Where the material below has a line containing "Footnote continued on next page.", start repeating exactly, and keep going through the line containing "Research on Expatriate Career Success Needs to Explore", with no other lines.

Given records
<<<<

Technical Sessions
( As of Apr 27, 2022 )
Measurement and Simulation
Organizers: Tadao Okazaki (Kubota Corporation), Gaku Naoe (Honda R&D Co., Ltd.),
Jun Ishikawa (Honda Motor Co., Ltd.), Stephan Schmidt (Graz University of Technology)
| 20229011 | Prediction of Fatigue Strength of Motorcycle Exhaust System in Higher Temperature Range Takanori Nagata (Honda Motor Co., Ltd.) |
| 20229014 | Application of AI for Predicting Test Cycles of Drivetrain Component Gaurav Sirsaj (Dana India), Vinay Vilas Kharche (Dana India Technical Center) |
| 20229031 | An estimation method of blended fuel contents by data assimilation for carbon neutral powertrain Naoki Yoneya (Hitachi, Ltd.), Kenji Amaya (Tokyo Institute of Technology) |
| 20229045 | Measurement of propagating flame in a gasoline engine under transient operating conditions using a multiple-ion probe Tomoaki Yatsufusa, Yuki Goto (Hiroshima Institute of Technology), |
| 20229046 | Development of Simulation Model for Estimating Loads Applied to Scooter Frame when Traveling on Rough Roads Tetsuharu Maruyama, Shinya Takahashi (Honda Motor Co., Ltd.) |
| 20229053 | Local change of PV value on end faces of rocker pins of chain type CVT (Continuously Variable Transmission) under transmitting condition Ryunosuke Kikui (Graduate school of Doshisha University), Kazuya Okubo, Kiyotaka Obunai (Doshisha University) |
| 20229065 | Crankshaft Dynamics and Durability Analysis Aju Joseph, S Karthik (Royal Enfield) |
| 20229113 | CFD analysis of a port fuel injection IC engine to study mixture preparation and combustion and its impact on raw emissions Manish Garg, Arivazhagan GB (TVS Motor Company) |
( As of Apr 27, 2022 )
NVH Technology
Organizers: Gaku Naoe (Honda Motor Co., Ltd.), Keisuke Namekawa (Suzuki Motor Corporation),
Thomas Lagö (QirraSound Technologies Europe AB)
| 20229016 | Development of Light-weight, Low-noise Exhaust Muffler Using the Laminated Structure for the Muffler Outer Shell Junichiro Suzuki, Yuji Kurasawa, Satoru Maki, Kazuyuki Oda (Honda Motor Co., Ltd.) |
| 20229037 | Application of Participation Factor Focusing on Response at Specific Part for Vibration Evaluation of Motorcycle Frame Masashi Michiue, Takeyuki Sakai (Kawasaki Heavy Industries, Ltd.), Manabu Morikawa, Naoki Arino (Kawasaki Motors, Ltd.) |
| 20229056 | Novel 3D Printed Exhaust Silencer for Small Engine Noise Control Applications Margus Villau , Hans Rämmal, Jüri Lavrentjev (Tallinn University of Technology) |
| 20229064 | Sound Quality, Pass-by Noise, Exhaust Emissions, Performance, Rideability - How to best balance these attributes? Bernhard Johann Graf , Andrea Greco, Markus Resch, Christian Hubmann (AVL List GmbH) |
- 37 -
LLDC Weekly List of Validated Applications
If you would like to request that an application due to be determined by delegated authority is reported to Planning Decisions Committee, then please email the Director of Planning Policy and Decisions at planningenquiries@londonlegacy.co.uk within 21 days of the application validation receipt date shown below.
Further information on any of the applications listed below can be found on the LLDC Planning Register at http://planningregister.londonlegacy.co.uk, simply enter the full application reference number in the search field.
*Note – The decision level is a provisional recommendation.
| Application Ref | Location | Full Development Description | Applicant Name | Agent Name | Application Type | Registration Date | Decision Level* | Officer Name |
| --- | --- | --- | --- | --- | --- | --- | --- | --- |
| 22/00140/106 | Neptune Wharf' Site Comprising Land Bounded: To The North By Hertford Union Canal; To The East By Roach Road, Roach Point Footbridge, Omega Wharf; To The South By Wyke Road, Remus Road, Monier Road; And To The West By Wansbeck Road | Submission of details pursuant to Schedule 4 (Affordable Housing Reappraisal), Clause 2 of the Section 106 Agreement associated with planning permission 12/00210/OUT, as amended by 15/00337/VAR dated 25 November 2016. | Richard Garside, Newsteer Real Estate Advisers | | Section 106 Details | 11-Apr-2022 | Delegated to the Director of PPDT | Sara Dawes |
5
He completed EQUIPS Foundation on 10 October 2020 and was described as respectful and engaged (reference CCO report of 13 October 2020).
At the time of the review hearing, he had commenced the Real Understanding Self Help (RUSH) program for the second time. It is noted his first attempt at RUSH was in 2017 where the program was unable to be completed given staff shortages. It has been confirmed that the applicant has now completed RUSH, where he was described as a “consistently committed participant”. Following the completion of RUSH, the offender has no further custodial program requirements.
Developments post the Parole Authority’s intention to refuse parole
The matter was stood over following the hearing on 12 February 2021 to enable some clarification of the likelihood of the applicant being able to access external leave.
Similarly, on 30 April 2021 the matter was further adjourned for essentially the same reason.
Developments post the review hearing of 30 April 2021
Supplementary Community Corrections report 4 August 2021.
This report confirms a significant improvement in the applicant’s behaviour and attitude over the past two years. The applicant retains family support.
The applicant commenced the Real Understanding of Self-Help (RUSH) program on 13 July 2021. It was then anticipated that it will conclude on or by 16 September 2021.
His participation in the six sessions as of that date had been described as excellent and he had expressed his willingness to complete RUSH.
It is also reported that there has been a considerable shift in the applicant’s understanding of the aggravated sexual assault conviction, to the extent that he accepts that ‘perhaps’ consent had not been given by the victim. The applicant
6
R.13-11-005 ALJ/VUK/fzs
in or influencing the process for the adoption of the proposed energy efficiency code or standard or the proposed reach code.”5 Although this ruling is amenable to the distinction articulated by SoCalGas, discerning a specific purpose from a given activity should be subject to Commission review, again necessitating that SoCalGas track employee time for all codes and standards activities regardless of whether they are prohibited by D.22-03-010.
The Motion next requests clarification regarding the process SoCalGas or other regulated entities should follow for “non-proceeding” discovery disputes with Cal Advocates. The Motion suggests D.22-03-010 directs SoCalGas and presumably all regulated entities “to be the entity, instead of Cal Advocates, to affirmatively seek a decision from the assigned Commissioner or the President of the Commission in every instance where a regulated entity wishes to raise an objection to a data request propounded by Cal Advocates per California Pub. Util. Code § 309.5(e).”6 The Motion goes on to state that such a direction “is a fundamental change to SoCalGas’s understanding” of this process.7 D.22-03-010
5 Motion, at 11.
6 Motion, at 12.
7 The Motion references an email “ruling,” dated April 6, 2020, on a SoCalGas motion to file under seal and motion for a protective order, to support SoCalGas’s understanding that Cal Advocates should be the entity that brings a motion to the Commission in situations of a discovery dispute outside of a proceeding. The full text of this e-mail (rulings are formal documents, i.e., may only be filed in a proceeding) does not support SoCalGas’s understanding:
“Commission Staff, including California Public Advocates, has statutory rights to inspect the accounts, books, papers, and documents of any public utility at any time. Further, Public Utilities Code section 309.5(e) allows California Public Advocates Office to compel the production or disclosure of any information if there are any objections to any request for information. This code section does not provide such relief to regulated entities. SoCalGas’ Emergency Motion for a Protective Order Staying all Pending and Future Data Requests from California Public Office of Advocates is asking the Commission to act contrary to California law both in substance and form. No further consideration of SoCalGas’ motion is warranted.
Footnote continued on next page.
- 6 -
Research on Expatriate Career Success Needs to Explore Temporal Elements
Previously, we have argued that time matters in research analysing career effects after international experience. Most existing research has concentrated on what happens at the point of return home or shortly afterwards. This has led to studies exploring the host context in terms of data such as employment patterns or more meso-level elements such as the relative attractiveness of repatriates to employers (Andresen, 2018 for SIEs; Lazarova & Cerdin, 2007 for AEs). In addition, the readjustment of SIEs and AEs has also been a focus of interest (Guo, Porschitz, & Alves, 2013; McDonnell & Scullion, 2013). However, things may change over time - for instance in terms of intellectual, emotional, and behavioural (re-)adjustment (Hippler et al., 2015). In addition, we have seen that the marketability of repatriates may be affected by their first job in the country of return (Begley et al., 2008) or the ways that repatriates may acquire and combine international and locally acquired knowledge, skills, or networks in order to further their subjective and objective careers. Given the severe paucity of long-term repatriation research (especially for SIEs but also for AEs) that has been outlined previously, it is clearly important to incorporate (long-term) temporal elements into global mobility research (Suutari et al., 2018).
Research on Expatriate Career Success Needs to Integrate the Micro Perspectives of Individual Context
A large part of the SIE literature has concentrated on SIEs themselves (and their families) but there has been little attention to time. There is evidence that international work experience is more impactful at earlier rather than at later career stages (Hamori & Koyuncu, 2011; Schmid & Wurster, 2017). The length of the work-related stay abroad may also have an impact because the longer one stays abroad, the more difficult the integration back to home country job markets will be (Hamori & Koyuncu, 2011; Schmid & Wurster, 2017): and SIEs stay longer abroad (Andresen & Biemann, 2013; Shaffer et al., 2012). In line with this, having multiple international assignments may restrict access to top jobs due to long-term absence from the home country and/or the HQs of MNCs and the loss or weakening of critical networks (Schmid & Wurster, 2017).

>>>>

Answer to this problem
Footnote continued on next page.
- 6 -
Research on Expatriate Career Success Needs to Explore Temporal Elements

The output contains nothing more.